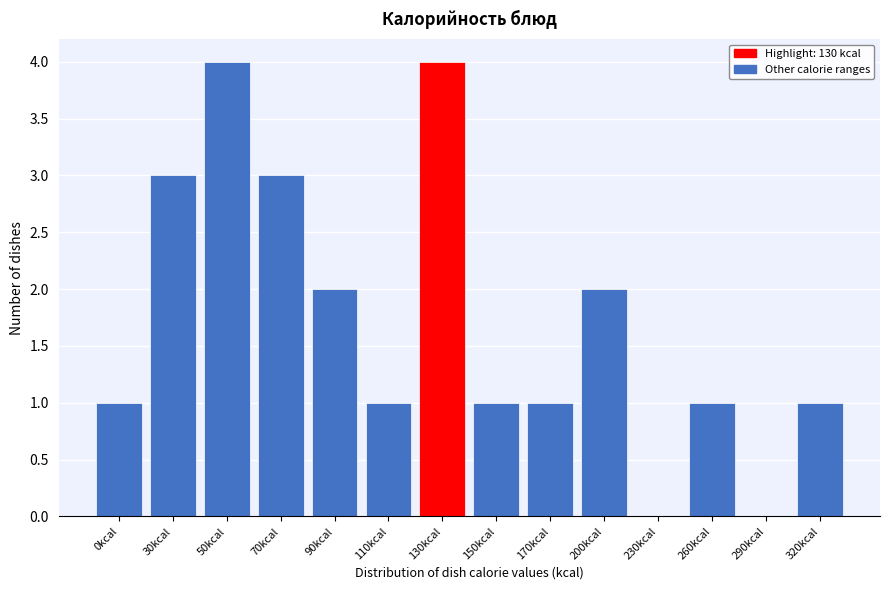

Reading left to right, extract all data points from this chart.

0kcal=1	30kcal=3	50kcal=4	70kcal=3	90kcal=2	110kcal=1	130kcal=4	150kcal=1	170kcal=1	200kcal=2	230kcal=0	260kcal=1	290kcal=0	320kcal=1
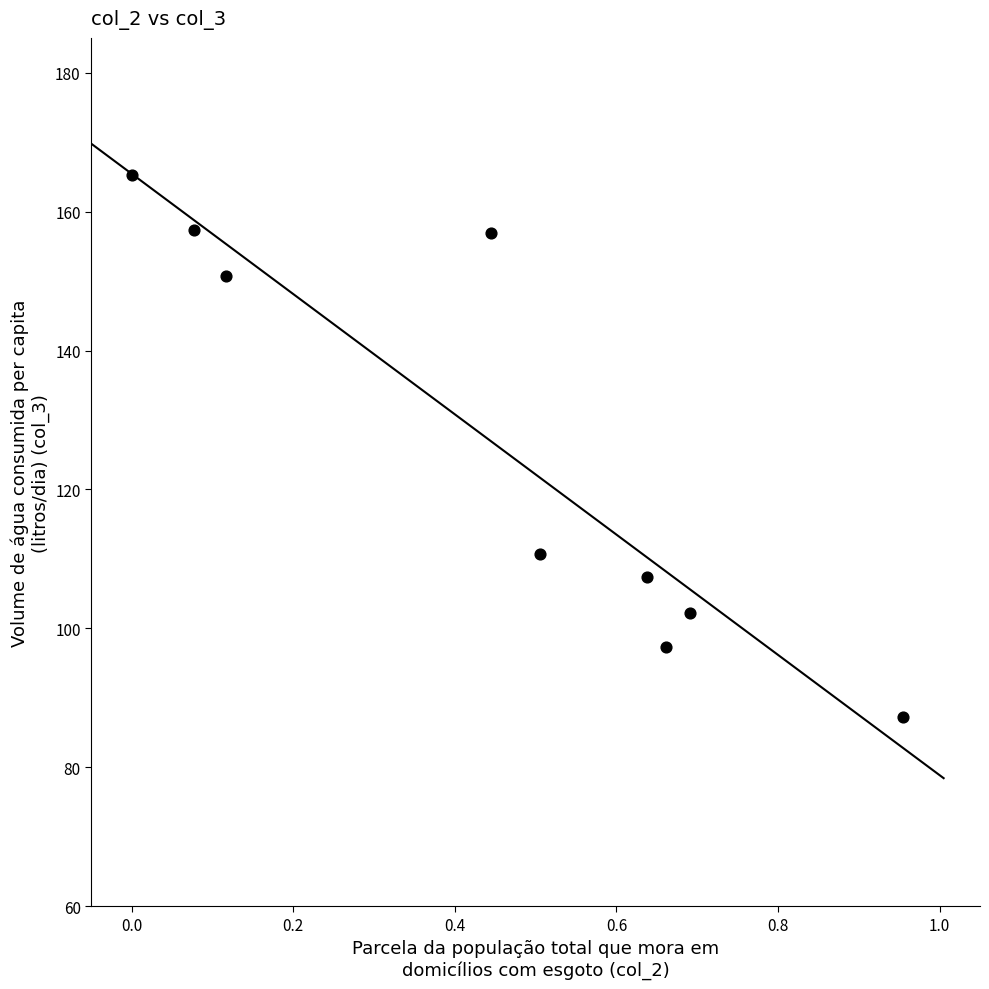

What Y value in the scatter plot is closest to 126?

110.7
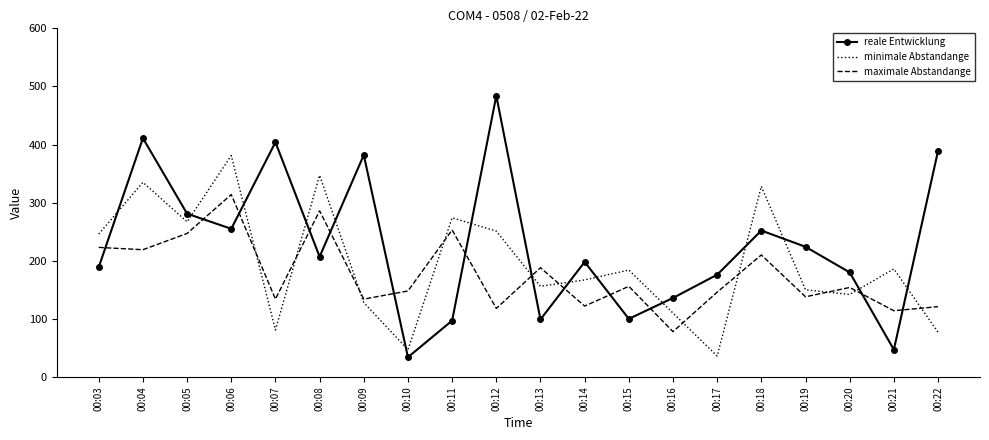

How many times do minimale Abstandange and reale Entwicklung cross each other?

15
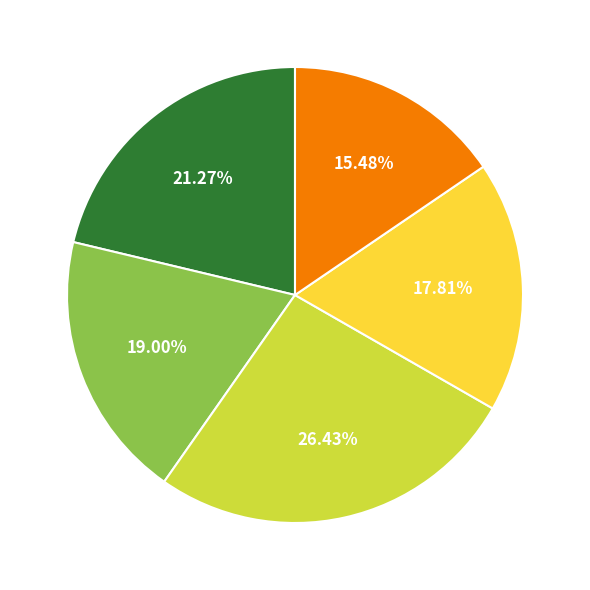

Does any single category account for the majority?

No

::::

WHAT TO WORK ON -> Recast every line of the data above as a Markdown table with two columns, "Row" for a running number and "Data line" for the line itself. Skip blank lines, and leave the pictures out of the table.

ANSWER AREA ->
| Row | Data line |
|---|---|
| 1 | Reading left to right, extract all data points from this chart. |
| 2 | 0kcal=1	30kcal=3	50kcal=4	70kcal=3	90kcal=2	110kcal=1	130kcal=4	150kcal=1	170kcal=1	200kcal=2	230kcal=0	260kcal=1	290kcal=0	320kcal=1 |
| 3 | What Y value in the scatter plot is closest to 126? |
| 4 | 110.7 |
| 5 | How many times do minimale Abstandange and reale Entwicklung cross each other? |
| 6 | 15 |
| 7 | Does any single category account for the majority? |
| 8 | No |